Wardown Voluntary Aid Detachment (V.A.D.) Hospital occupied the building that is now Wardown Park Museum.
It first opened as an army run Hospital in October 1914, and was used by the North Midland Division for the reception of their sick, under the care of a trained Sister and a staff of local V.A.D. nurses. Military Medical Officers administering the more in depth medical procedures. Mrs Nora K. Durler was Joint Commandant with Mrs Mary. A. Green.
The picture above was taken in 1918 and shows wounded soldiers and staff sat outside the south front of Wardown House. The Officer seated in the centre of the photo' is unknown, but sitting to his left (our right) are Mary Green and Nora Durler.
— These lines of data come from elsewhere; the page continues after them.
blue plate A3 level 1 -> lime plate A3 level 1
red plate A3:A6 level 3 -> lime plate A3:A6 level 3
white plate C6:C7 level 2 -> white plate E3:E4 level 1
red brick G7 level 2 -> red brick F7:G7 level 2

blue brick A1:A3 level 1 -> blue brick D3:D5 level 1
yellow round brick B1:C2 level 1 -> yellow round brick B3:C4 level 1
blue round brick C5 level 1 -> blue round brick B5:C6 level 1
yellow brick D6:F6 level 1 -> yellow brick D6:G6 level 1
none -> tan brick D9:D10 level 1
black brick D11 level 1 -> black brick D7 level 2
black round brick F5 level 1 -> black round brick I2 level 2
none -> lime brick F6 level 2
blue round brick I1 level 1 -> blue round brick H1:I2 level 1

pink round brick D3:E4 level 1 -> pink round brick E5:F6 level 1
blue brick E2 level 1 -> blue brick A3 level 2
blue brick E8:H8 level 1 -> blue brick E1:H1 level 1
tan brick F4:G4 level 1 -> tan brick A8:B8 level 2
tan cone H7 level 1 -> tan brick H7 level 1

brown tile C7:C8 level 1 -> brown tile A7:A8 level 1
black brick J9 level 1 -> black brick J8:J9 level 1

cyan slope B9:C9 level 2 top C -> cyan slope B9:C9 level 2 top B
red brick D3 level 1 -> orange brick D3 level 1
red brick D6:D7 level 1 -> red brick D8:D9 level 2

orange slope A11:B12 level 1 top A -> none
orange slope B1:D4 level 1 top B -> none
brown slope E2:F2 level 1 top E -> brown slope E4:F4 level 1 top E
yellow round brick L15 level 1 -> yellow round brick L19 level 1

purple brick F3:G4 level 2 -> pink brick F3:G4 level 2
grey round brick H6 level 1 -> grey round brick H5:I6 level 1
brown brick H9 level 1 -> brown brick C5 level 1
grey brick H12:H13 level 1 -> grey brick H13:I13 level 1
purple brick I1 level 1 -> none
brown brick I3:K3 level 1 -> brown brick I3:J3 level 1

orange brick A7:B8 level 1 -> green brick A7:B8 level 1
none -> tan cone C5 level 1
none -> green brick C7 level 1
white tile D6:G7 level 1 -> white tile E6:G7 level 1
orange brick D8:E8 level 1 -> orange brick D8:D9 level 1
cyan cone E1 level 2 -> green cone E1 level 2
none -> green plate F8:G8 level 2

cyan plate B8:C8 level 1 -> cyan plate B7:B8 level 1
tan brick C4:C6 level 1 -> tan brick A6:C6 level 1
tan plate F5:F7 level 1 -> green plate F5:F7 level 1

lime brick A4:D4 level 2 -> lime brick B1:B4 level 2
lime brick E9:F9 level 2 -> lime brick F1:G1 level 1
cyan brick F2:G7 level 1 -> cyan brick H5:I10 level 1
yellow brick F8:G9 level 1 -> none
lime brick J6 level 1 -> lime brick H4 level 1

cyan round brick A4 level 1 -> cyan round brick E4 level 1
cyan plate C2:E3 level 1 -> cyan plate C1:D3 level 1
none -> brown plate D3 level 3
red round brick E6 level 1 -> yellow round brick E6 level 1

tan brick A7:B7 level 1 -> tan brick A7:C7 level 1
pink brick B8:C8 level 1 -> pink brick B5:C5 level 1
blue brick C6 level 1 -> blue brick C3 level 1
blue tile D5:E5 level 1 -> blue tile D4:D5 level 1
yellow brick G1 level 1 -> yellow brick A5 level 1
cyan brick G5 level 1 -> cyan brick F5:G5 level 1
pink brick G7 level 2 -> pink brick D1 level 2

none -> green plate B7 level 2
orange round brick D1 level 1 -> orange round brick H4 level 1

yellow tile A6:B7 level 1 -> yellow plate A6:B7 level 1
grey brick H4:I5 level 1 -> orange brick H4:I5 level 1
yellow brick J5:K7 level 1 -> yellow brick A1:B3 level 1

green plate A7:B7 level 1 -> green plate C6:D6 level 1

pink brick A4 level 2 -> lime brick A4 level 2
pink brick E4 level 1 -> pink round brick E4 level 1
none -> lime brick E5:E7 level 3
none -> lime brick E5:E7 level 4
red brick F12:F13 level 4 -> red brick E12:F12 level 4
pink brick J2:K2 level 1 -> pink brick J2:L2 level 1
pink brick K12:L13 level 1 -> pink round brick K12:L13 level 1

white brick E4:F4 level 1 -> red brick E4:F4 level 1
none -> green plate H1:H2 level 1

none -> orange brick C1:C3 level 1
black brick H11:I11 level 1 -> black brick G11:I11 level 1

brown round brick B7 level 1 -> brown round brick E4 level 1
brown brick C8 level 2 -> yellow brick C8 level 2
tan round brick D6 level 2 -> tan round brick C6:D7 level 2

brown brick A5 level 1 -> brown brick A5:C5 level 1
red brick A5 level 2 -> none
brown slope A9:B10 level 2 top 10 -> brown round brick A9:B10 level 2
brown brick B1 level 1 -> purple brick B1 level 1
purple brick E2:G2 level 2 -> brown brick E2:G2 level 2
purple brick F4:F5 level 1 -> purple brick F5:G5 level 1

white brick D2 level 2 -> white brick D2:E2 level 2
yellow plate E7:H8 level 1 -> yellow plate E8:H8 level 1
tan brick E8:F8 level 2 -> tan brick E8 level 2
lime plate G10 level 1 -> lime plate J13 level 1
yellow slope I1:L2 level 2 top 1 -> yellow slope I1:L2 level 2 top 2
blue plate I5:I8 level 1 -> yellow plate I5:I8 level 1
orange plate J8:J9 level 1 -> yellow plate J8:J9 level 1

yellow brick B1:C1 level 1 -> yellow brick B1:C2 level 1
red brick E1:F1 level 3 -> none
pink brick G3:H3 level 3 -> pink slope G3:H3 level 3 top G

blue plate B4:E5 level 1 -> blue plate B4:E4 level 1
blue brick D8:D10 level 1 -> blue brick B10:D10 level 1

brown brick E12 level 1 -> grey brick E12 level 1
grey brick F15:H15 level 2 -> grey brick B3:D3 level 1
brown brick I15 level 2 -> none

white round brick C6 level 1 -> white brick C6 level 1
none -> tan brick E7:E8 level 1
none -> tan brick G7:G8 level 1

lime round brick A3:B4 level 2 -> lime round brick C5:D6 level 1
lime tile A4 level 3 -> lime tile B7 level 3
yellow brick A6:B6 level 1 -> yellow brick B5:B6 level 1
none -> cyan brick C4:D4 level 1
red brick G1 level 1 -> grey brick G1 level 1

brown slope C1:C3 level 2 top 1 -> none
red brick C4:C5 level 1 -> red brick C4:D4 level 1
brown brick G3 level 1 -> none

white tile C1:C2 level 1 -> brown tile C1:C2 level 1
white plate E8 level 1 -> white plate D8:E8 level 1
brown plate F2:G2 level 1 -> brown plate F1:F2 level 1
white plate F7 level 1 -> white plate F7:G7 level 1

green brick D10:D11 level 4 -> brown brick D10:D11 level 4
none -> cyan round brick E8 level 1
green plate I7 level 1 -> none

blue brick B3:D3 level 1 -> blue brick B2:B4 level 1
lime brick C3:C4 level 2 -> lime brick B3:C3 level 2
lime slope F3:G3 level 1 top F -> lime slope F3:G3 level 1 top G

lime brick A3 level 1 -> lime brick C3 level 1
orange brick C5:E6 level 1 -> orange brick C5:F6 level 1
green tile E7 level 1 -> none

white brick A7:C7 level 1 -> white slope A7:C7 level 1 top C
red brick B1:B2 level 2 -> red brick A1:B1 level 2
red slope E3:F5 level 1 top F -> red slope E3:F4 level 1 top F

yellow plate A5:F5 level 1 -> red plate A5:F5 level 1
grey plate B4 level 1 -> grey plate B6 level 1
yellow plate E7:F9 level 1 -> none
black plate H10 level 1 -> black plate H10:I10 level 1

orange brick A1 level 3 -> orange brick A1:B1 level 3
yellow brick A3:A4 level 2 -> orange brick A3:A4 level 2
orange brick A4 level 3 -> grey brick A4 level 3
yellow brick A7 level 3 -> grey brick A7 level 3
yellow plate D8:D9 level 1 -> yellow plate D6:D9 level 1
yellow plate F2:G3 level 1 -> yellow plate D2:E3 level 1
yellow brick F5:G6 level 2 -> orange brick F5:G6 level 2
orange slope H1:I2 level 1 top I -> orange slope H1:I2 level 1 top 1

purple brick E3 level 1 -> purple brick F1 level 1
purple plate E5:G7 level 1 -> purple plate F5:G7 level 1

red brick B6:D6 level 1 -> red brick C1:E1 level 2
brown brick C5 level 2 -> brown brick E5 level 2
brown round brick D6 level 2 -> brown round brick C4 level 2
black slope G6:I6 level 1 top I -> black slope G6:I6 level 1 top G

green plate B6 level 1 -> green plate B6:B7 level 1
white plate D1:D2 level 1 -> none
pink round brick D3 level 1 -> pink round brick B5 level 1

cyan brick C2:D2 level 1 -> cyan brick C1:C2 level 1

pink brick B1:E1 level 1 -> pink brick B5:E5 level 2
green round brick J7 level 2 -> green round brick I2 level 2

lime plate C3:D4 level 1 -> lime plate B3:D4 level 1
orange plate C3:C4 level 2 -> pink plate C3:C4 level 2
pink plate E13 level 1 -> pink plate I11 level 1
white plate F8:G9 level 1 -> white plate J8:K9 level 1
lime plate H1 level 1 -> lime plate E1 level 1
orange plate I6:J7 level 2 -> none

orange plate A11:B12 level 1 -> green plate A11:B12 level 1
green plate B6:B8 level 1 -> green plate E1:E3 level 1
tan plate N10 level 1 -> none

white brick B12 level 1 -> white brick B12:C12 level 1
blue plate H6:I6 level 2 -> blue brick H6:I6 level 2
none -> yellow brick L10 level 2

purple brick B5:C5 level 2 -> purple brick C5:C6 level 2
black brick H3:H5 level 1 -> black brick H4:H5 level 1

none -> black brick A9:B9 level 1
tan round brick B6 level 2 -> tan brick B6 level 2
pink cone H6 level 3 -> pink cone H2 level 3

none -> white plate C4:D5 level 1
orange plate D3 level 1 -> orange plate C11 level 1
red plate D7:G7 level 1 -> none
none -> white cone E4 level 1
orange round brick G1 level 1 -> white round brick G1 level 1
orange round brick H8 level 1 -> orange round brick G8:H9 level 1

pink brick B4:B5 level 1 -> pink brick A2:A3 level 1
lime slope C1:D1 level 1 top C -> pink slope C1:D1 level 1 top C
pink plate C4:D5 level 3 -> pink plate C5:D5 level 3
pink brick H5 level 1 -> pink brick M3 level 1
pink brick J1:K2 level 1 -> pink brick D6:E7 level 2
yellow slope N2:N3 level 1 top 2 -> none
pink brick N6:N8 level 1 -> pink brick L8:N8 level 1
To his right (our left) are Sister Hobbs, Elsie Green and Winifred Green.
Copyright Luton News/Culture Trust C40541.
After a fortnight spent in cleaning, repairing, and whitewashing, the first patient was admitted on December 1st 1914.
When the North Midland Brigade departed for France in late October 1914, the building remained in military occupation until it was handed over fully to No'.12 and No' 14 Bedfordshire Voluntary Aid Detachments of the British Red Cross Society (hence civilians) on November 8th 1915. It was used, as a hospital for the reception both of wounded from the active fronts, and of sick troops billeted locally.
The hospital staff commemorated their wartime work at a 'closure party' in May 1919, and red cross staffing records indicate the nurses had their duties terminated on the 25th March 1919. An exact date of closure and handover to the council has not been established as of the time of writing.